◆ **Document section**:
The average attrition rate (i.e., participant loss to follow-up) reported in the app interventions was 17%, which is lower compared average attrition rates of 23–27% found in web-based interventions [28, 68, 72]. Lower participant attrition indicates less bias in the estimated intervention effects . However, participant attrition does not capture participants’ engagement with the app intervention which also determines intervention effects. For example, web- and app-based interventions that have examined participant engagement found that higher levels of website and app usage were associated with increased intervention efficacy [38, 43, 68]. Despite this, less than half of the studies reported usage statistics to determine participants’ engagement with the app. This is consistent with previous reviews [24, 28, 68] reporting that few internet and mobile interventions recorded participants’ engagement with the intervention technologies. Given the relative ease by which app usage statistics can be tracked, it is unfortunate that this data is not being collected and published for all studies in this area. We know that participant engagement, measured by number of website logins, usually declines after the first few weeks in website and social media interventions [24, 28, 68]. An example is the Australian 10,000 Steps program, a successful, freely available web- and app-based intervention to promote physical activity . Participants’ engagement with the 10,000 Steps website and app lasts on average 5–6 weeks, with longer usage duration (on average 8 weeks) being observed in people who use both the 10,000 Steps website and app . This rapid decline in usage concurs with qualitative research showing that people often lack commitment to using any particular app and they tend to engage in only transient, casual app use . Since participant engagement determines intervention exposure, and level of intervention exposure determines intervention efficacy [28, 61, 74], better understanding of factors that improve participant engagement and retention is needed.

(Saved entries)
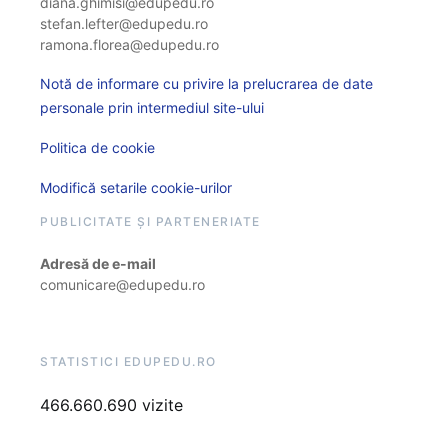
diana.ghimisi@edupedu.ro
stefan.lefter@edupedu.ro
ramona.florea@edupedu.ro
Notă de informare cu privire la prelucrarea de date
personale prin intermediul site-ului
Politica de cookie
Modifică setarile cookie-urilor
PUBLICITATE ȘI PARTENERIATE
Adresă de e-mail
comunicare@edupedu.ro
STATISTICI EDUPEDU.RO
466.660.690 vizite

◆ **Task requirements**:
a) List every distinct reference number that appears in square brackets in the passage on participant engagement in app interventions, in ascending order.
b) Extend the passage on participant engagement in app interventions from where it stops.
The saved entries are separate material from the passage on participant engagement in app interventions.

◆ **Answer set**:
a) 24, 28, 38, 43, 61, 68, 72, 74

b)
To increase user engagement with health behaviour change apps, more information is needed about what app features and behaviour change techniques people value and use. Recent focus group data showed that [60, 75] that young people value health behaviour apps that require low effort, are pleasant to use, are developed by credential experts, enable self-monitoring, provide advice on how to change behaviour, include positively framed alerts/reminders (but not too frequent), provide accurate tracking functions, incorporate adequate privacy settings, and clearly show what the app will do (no surprises). Some of these user preferences were part of the efficacious apps identified in this review. For example, most apps included goal-setting, self-monitoring and performance feedback [29, 31, 33, 39, 42, 45, 48–50, 53, 55, 56, 58]. Additionally, some apps incorporated tailored advice, motivational prompts and reinforcement, gamification, social support or friendly team challenges [29, 33, 37–40, 45, 48, 50, 54, 57]. Reviews of web-based interventions have demonstrated that interventions including more behaviour change techniques are more effective [74, 76]. This may also apply to app-based interventions. However, it remains unclear what the optimal number and combination of app features and behaviour change techniques is to increase user retention and ultimately intervention efficacy. It is also possible that efficacy declines when too many features or techniques are implemented. Furthermore, socio-demographic factors (e.g., sex, age, education) and psychosocial factors (e.g., attitudes, perceived benefits, enjoyment) may also influence app usage . Emerging research on the adoption of app technology showed that higher app usage is associated with being female and of younger age [61, 77], as well as with personal interest in new technologies, positive attitudes towards smartphone apps and perceived benefit of use . Therefore, targeting and tailoring smartphones apps to specific population groups may also enhance the efficacy of app-based interventions.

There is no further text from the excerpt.